What is needed is an exact copy of every entry below.

------------

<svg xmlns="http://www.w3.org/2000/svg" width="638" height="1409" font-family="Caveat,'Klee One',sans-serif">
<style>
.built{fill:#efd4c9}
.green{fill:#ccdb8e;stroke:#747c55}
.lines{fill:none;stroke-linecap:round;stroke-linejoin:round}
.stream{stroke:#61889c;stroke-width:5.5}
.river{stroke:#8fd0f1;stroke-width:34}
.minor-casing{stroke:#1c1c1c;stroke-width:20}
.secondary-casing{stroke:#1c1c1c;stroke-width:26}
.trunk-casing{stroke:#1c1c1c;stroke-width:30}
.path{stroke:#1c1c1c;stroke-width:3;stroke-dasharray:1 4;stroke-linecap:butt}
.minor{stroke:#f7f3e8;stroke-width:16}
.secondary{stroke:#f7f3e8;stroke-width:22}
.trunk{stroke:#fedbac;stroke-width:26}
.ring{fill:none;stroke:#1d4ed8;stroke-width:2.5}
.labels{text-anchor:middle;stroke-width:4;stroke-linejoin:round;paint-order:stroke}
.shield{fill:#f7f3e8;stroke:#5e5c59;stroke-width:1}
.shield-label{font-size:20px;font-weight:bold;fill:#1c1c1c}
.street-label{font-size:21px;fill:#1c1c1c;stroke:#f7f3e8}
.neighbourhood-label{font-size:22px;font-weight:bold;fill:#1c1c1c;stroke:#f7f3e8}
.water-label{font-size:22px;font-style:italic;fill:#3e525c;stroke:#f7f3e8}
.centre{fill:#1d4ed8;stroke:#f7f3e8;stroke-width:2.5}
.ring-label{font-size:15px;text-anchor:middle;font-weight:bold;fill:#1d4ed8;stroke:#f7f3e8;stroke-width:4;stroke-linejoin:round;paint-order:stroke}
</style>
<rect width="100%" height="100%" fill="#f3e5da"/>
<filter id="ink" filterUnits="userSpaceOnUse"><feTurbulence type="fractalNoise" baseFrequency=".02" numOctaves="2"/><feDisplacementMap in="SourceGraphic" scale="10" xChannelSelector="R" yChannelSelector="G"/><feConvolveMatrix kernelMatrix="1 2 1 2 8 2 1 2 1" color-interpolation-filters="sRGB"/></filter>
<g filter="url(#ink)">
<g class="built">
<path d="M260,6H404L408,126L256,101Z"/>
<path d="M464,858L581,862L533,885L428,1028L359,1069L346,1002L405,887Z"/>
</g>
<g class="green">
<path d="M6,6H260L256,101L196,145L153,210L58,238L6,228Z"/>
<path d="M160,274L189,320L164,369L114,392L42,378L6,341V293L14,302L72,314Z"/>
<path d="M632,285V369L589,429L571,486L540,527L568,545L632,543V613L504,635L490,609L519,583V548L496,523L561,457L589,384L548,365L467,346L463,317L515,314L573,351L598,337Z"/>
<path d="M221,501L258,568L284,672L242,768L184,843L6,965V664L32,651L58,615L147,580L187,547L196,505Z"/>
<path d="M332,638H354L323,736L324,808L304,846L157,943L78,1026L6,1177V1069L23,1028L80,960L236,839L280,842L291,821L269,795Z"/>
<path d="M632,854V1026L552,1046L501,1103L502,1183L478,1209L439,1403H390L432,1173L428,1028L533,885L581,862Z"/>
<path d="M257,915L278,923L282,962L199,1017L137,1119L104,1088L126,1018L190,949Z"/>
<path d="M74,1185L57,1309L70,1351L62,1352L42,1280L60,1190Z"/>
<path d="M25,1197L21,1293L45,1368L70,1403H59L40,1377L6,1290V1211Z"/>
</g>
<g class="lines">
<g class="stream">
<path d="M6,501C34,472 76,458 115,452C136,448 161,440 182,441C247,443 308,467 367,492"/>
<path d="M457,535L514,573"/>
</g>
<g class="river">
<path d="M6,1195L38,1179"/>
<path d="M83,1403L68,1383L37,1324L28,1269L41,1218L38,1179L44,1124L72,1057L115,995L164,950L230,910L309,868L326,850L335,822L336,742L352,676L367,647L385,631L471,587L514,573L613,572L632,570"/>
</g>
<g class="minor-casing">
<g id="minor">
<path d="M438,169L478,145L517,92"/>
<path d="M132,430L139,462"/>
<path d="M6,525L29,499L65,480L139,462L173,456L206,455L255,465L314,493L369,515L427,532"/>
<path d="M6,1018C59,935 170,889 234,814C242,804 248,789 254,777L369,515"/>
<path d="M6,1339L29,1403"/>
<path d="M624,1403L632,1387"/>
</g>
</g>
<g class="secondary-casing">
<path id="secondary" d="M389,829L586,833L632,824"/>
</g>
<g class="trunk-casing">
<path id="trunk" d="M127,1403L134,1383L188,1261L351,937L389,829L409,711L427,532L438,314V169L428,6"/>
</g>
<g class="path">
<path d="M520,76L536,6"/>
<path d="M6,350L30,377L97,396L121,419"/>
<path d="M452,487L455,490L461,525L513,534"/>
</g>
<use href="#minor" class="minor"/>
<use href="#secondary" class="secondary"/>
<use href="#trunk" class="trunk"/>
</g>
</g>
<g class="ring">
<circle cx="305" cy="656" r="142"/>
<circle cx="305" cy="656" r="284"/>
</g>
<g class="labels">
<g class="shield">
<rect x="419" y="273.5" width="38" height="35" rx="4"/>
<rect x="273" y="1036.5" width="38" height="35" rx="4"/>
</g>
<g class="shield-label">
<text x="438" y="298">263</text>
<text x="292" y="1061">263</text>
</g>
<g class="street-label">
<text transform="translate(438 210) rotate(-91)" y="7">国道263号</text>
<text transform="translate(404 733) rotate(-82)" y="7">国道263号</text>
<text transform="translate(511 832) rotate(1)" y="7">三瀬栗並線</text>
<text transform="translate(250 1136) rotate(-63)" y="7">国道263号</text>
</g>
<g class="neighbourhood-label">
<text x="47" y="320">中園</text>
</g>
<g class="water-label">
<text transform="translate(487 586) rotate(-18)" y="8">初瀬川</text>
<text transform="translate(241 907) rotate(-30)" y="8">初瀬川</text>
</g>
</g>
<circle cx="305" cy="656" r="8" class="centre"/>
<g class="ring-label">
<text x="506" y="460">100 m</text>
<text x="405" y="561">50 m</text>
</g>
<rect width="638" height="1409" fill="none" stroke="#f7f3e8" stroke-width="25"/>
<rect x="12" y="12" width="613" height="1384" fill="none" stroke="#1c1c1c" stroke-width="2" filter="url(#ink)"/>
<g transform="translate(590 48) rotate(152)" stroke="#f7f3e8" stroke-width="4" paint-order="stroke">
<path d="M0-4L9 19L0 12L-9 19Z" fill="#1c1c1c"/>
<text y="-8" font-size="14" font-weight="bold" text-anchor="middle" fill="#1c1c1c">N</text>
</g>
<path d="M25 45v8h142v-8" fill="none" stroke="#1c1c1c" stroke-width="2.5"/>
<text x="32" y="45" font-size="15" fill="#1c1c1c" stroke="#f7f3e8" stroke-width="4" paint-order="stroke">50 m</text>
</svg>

------------

Solution for this exercise ▸
<svg xmlns="http://www.w3.org/2000/svg" width="638" height="1409" font-family="Caveat,'Klee One',sans-serif">
<style>
.built{fill:#efd4c9}
.green{fill:#ccdb8e;stroke:#747c55}
.lines{fill:none;stroke-linecap:round;stroke-linejoin:round}
.stream{stroke:#61889c;stroke-width:5.5}
.river{stroke:#8fd0f1;stroke-width:34}
.minor-casing{stroke:#1c1c1c;stroke-width:20}
.secondary-casing{stroke:#1c1c1c;stroke-width:26}
.trunk-casing{stroke:#1c1c1c;stroke-width:30}
.path{stroke:#1c1c1c;stroke-width:3;stroke-dasharray:1 4;stroke-linecap:butt}
.minor{stroke:#f7f3e8;stroke-width:16}
.secondary{stroke:#f7f3e8;stroke-width:22}
.trunk{stroke:#fedbac;stroke-width:26}
.ring{fill:none;stroke:#1d4ed8;stroke-width:2.5}
.labels{text-anchor:middle;stroke-width:4;stroke-linejoin:round;paint-order:stroke}
.shield{fill:#f7f3e8;stroke:#5e5c59;stroke-width:1}
.shield-label{font-size:20px;font-weight:bold;fill:#1c1c1c}
.street-label{font-size:21px;fill:#1c1c1c;stroke:#f7f3e8}
.neighbourhood-label{font-size:22px;font-weight:bold;fill:#1c1c1c;stroke:#f7f3e8}
.water-label{font-size:22px;font-style:italic;fill:#3e525c;stroke:#f7f3e8}
.centre{fill:#1d4ed8;stroke:#f7f3e8;stroke-width:2.5}
.ring-label{font-size:15px;text-anchor:middle;font-weight:bold;fill:#1d4ed8;stroke:#f7f3e8;stroke-width:4;stroke-linejoin:round;paint-order:stroke}
</style>
<rect width="100%" height="100%" fill="#f3e5da"/>
<filter id="ink" filterUnits="userSpaceOnUse"><feTurbulence type="fractalNoise" baseFrequency=".02" numOctaves="2"/><feDisplacementMap in="SourceGraphic" scale="10" xChannelSelector="R" yChannelSelector="G"/><feConvolveMatrix kernelMatrix="1 2 1 2 8 2 1 2 1" color-interpolation-filters="sRGB"/></filter>
<g filter="url(#ink)">
<g class="built">
<path d="M260,6H404L408,126L256,101Z"/>
<path d="M464,858L581,862L533,885L428,1028L359,1069L346,1002L405,887Z"/>
</g>
<g class="green">
<path d="M6,6H260L256,101L196,145L153,210L58,238L6,228Z"/>
<path d="M160,274L189,320L164,369L114,392L42,378L6,341V293L14,302L72,314Z"/>
<path d="M632,285V369L589,429L571,486L540,527L568,545L632,543V613L504,635L490,609L519,583V548L496,523L561,457L589,384L548,365L467,346L463,317L515,314L573,351L598,337Z"/>
<path d="M221,501L258,568L284,672L242,768L184,843L6,965V664L32,651L58,615L147,580L187,547L196,505Z"/>
<path d="M332,638H354L323,736L324,808L304,846L157,943L78,1026L6,1177V1069L23,1028L80,960L236,839L280,842L291,821L269,795Z"/>
<path d="M632,854V1026L552,1046L501,1103L502,1183L478,1209L439,1403H390L432,1173L428,1028L533,885L581,862Z"/>
<path d="M257,915L278,923L282,962L199,1017L137,1119L104,1088L126,1018L190,949Z"/>
<path d="M74,1185L57,1309L70,1351L62,1352L42,1280L60,1190Z"/>
<path d="M25,1197L21,1293L45,1368L70,1403H59L40,1377L6,1290V1211Z"/>
</g>
<g class="lines">
<g class="stream">
<path d="M6,501C34,472 76,458 115,452C136,448 161,440 182,441C247,443 308,467 367,492"/>
<path d="M457,535L514,573"/>
</g>
<g class="river">
<path d="M6,1195L38,1179"/>
<path d="M83,1403L68,1383L37,1324L28,1269L41,1218L38,1179L44,1124L72,1057L115,995L164,950L230,910L309,868L326,850L335,822L336,742L352,676L367,647L385,631L471,587L514,573L613,572L632,570"/>
</g>
<g class="minor-casing">
<g id="minor">
<path d="M438,169L478,145L517,92"/>
<path d="M132,430L139,462"/>
<path d="M6,525L29,499L65,480L139,462L173,456L206,455L255,465L314,493L369,515L427,532"/>
<path d="M6,1018C59,935 170,889 234,814C242,804 248,789 254,777L369,515"/>
<path d="M6,1339L29,1403"/>
<path d="M624,1403L632,1387"/>
</g>
</g>
<g class="secondary-casing">
<path id="secondary" d="M389,829L586,833L632,824"/>
</g>
<g class="trunk-casing">
<path id="trunk" d="M127,1403L134,1383L188,1261L351,937L389,829L409,711L427,532L438,314V169L428,6"/>
</g>
<g class="path">
<path d="M520,76L536,6"/>
<path d="M6,350L30,377L97,396L121,419"/>
<path d="M452,487L455,490L461,525L513,534"/>
</g>
<use href="#minor" class="minor"/>
<use href="#secondary" class="secondary"/>
<use href="#trunk" class="trunk"/>
</g>
</g>
<g class="ring">
<circle cx="305" cy="656" r="142"/>
<circle cx="305" cy="656" r="284"/>
</g>
<g class="labels">
<g class="shield">
<rect x="419" y="273.5" width="38" height="35" rx="4"/>
<rect x="273" y="1036.5" width="38" height="35" rx="4"/>
</g>
<g class="shield-label">
<text x="438" y="298">263</text>
<text x="292" y="1061">263</text>
</g>
<g class="street-label">
<text transform="translate(438 210) rotate(-91)" y="7">国道263号</text>
<text transform="translate(404 733) rotate(-82)" y="7">国道263号</text>
<text transform="translate(511 832) rotate(1)" y="7">三瀬栗並線</text>
<text transform="translate(250 1136) rotate(-63)" y="7">国道263号</text>
</g>
<g class="neighbourhood-label">
<text x="47" y="320">中園</text>
</g>
<g class="water-label">
<text transform="translate(487 586) rotate(-18)" y="8">初瀬川</text>
<text transform="translate(241 907) rotate(-30)" y="8">初瀬川</text>
</g>
</g>
<circle cx="305" cy="656" r="8" class="centre"/>
<g class="ring-label">
<text x="506" y="460">100 m</text>
<text x="405" y="561">50 m</text>
</g>
<rect width="638" height="1409" fill="none" stroke="#f7f3e8" stroke-width="25"/>
<rect x="12" y="12" width="613" height="1384" fill="none" stroke="#1c1c1c" stroke-width="2" filter="url(#ink)"/>
<g transform="translate(590 48) rotate(152)" stroke="#f7f3e8" stroke-width="4" paint-order="stroke">
<path d="M0-4L9 19L0 12L-9 19Z" fill="#1c1c1c"/>
<text y="-8" font-size="14" font-weight="bold" text-anchor="middle" fill="#1c1c1c">N</text>
</g>
<path d="M25 45v8h142v-8" fill="none" stroke="#1c1c1c" stroke-width="2.5"/>
<text x="32" y="45" font-size="15" fill="#1c1c1c" stroke="#f7f3e8" stroke-width="4" paint-order="stroke">50 m</text>
</svg>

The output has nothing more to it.